YucatanMan makes another point, which Landsburg ignores as well. Tirhas Habtegiris knew she was going to die, and soon. She did not have any false hopes of recovery. Her major reason for wanting to stay on life support was so she could see her mother once more, and say goodbye to her. The 10 days that Baylor gave Habtegiris's family to make alternative plans for her, were not enough time to get her mother from Africa to Texas.

THIS is the true face of "compassionate conservatism" and of the phony "culture of life." ...

...Tirhas still responded and was conscious. She was waiting one person.

"She wanted to get her mom over here or to get to her mom so she could die in her mom's arms," says her cousin Meri Tesfay.

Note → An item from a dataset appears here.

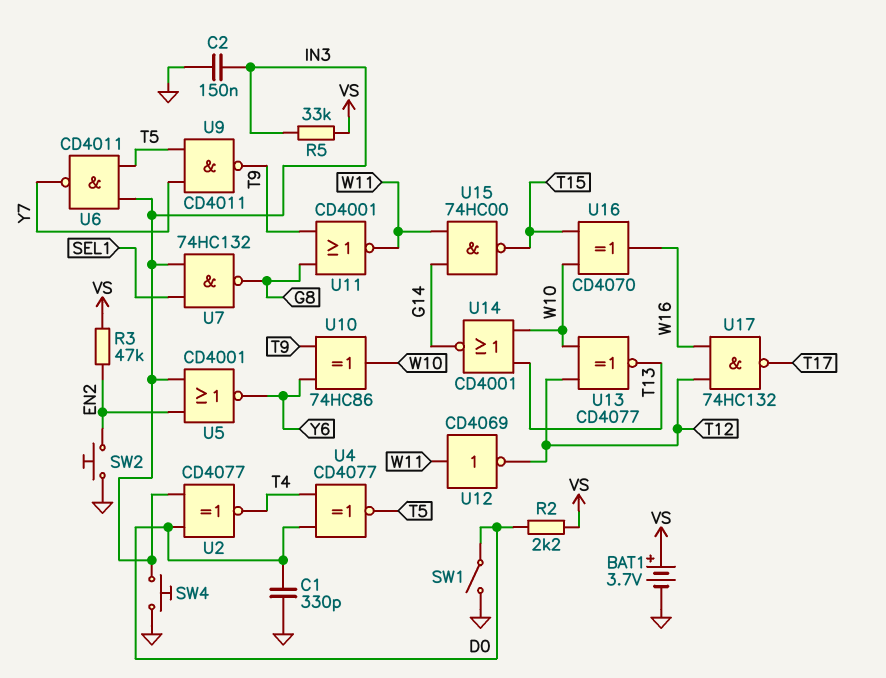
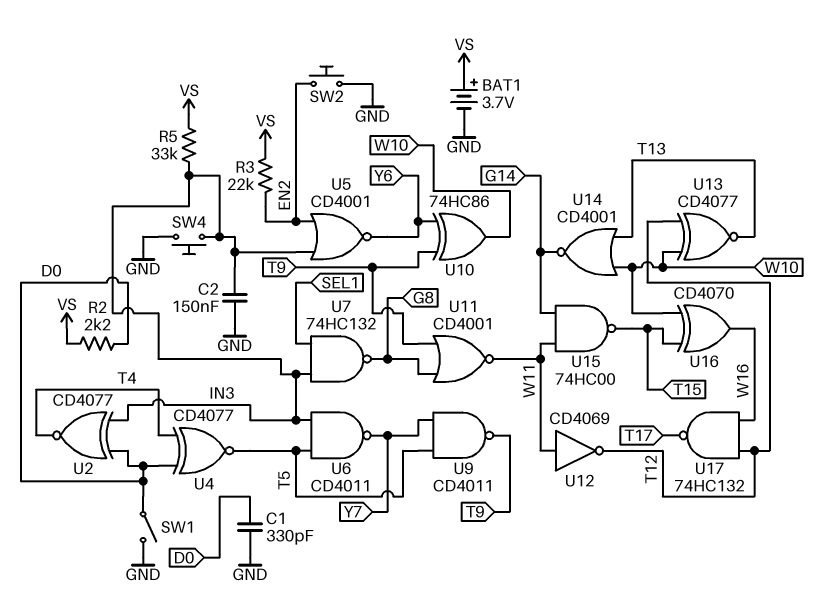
R3: 47k (EN2, VS) -> 22k (EN2, VS)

Ten days was not enough time, they say, to get a mother from Africa to America.

The family and hospital desperately tried to get Tirhas moved to a nursing home but they say no one would take her.

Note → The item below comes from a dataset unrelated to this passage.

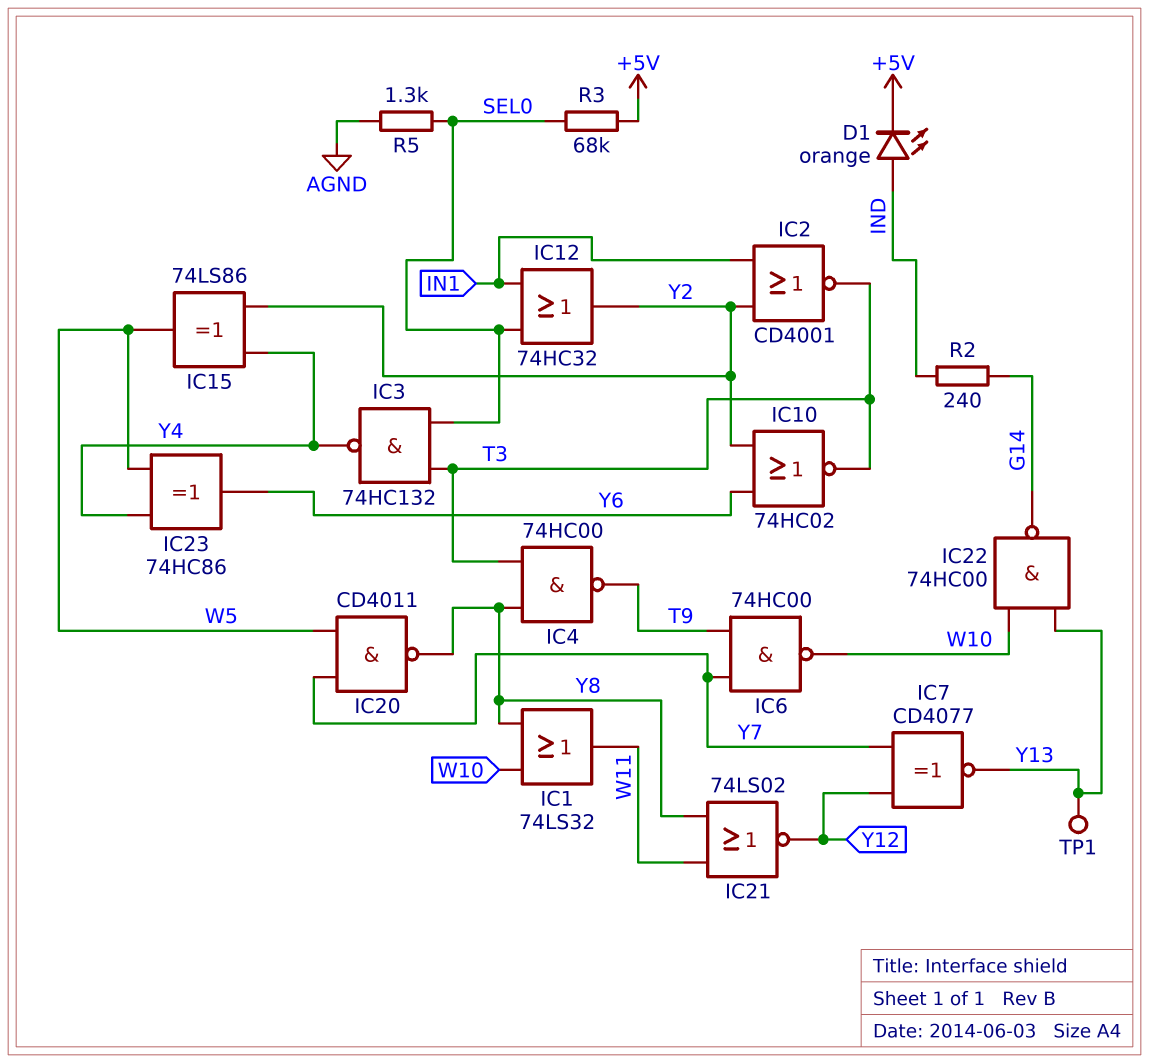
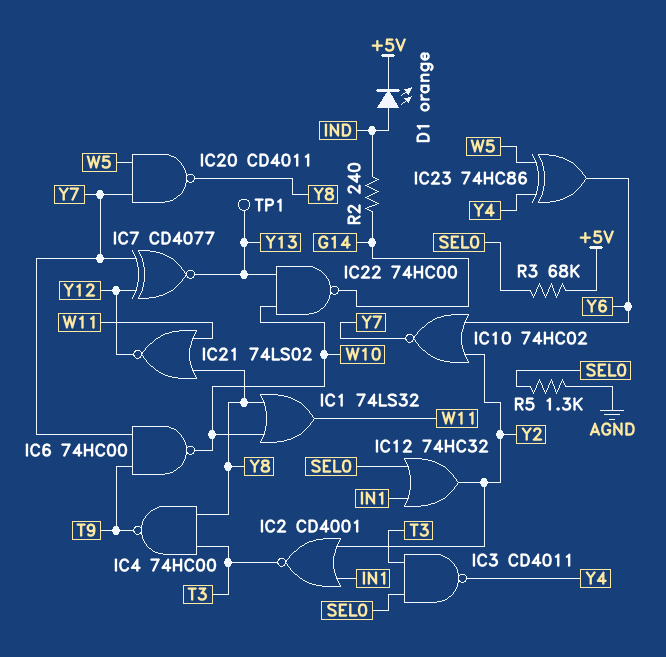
IC3: NAND 74HC132 (in SEL0, in T3, out Y4) -> NAND CD4011 (in SEL0, in T3, out Y4)
IC10: NOR 74HC02 (in Y2, in Y6, out T3) -> NOR 74HC02 (in Y2, in Y6, out Y7)
IC15: XOR 74LS86 (in Y2, in Y4, out W5) -> none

"A fund issue is what I understand. Because she is not insured and that was the major reason the way I understood it," Salvi said.

A statement from Baylor Plano disputes that and says the hospital did its best to comply with the family's wishes in every way.

Still, on the 11th day, Tirhas Habtegiris was taken off the respirator and died.

A dying person's last request: To die with her mother by her side. Yet, "economic considerations" are more important in Texas than compassion. ...
[...]
After the fact, the hospital claims they were willing to help bring the mother from Africa, but the family here in Dallas says they were told time had run out. Yes, the hospital was willing to help, but only within 10 days. Otherwise... the bill.

Tirhas Habtegiris would not have recovered from her cancer. There is no dispute of that. But... just to see her mother one more time. That was all she asked. And the hospital allowed 10 days before treatment was discontinued.
[...]
Recall the abject hypocrisy of Schiavo: Bush rushed back to Washington (more than he did for New Orleans) to sign the Schiavo Federal Court review legislation. But, Tirhas Habtegiris died quietly, died for 15 minutes, without anyone knowing, without politicians manipulating her life and death, never uncared about within the phony "culture of life."

And she died without seeing her mother one last time.

It's not about ventilator insurance. It's about a hospital that is not willing to foot the bill for a few extra days to give a dying young woman's mother a chance to get to the United States so she can be with her daughter when she dies. It's about a president who, when he was governor of Texas, signed a law that allows hospitals to do exactly what Baylor did.

2 comments:

Jon Swift said...

I thought Steven Landsburg's Slate article was brilliant and it gave me some ideas of my own: http://jonswift.blogspot.com/

Anonymous said...

I first saw the Slate article and thought it was flawed. He got so simplistic in his argument. Ask any poor family the question: Food, or health insurance, and they're going to choose to feed their family first because if they don't feed their family, they're obviously not going to survive. Irritating argument. Granted, artificially extending a life CAN be UN-compasisonate, but she just wanted to die in her mother's arms. She didn't want to be hooked up forever. Can you imagine struggling to breathe in those final 15 minutes? HOw much more comfort would she have had if she could have looked into her mother's eyes while knowing she was taking her last breaths. You can't play the compassion card there.